Private risicokapitaalverschaffers zijn veel ‘ondernemender’ dan je op het eerste gezicht zou vermoeden. Ze staan dicht bij de ondernemers en de business en ze zijn er vooral op gericht om de onderneming vooruit te helpen. Vanzelfsprekend wordt er bij aanvang hard onderhandeld om een duidelijk plan met heldere doelen af te spreken. Uiteraard hebben zij interesse voor de financiële resultaten en de KPI’s. Maar dat zijn de gevolgen van goed ondernemen. Vandaag moet je vooral besturen op basis van cijfers en feiten en slechts ter aanvulling op je buikgevoel en emoties.
Wanneer kiezen voor private equity?
Als we polsen naar de grootste voordelen en aandachtspunten van PE-financiering komt er snel een consensus tot stand. De pro is duidelijk: groeikansen en meer toegevoegde waarde. Je krijgt toegang tot vers kapitaal en tot een inhoudelijk klankbord en tot gespecialiseerde expertise via het netwerk van de kapitaalverschaffer. Meer nog, je krijgt toegang tot heel zijn ecosysteem waar je veel van kan leren. Bij de ‘minder aangename’ gevolgen borrelen vooral deze zaken op: Je beslist niet meer alleen, de beslissingskracht wordt nu gedeeld. Door het binnenbrengen van een nieuwe partij zal de interne dynamiek van de bestaande aandeelhouder(s) sowieso veranderen.

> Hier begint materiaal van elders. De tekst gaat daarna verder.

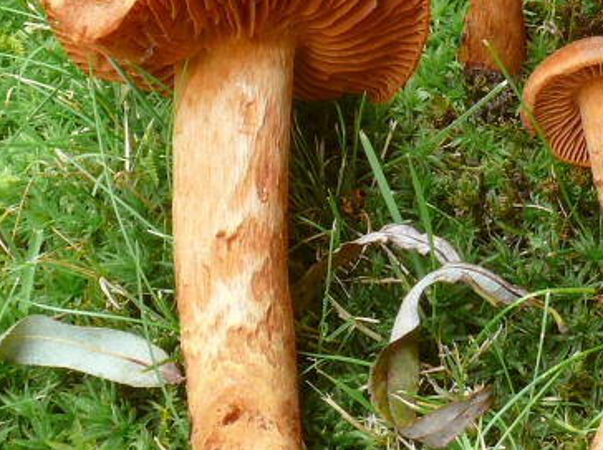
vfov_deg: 19.0
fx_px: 1340
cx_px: 600
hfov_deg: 24.3
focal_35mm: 77
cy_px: 133
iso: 100
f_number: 10
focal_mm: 7.4
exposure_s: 1/10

Alain Biebuyck: “Wij investeren het liefst in speciale bedrijven waar we een stevige kluif aan hebben.”
Of wil er iemand een IPO?
Uiteraard belanden we terloops ook bij de keuze tussen privékapitaal of beurskapitaal. Onze gemeenschappelijke stelling is dat private equity een lacune opvult die een beursintroductie niet kon oplossen. Er zijn nu weliswaar veel meer PE-transacties en veel minder IPO’s dan vroeger. Maar beide financieringsvormen blijven nodig. Peter Kloeck geeft aan dat beiden zullen blijven bestaan. Want ze bieden gewoon een andere oplossing: “Een beursnotering biedt veel meer visibiliteit, meer publieke belangstelling en marketingopportuniteiten, meer liquiditeit aan de aandeelhouders en meer groeikansen. Maar van de onderneming wordt meer transparantie naar de markt verwacht (de concurrentie luistert mee) en vaak primeren de kortetermijnresultaten op de lange termijn. Daarbovenop komen nog veel administratieve en rapporteringsverplichtingen.”
Ruim aanbod
Er bestaat een breed universum aan PE-fondsen, elk met eigen specificaties. Dit gaat van het verschaffen van opstartkapitaal (seed), durfkapitaal voor start-ups en scale-ups (venture), tot kapitaal voor groei (growth), herstructurering (turnaround) en overname (acquisition) met een groot aandeel aan specifiek buy-out kapitaal. Verder kan de focus liggen op een bepaalde regio, een bepaalde bedrijfsomvang of op een bepaalde sector. Je vindt zelfs nichefondsen rond duurzaamheid en maatschappelijke impact. Als we de Vlaio-gids mogen geloven bestaan er in Vlaanderen alleen al ruim 100 publieke en private risicokapitaalverschaffers.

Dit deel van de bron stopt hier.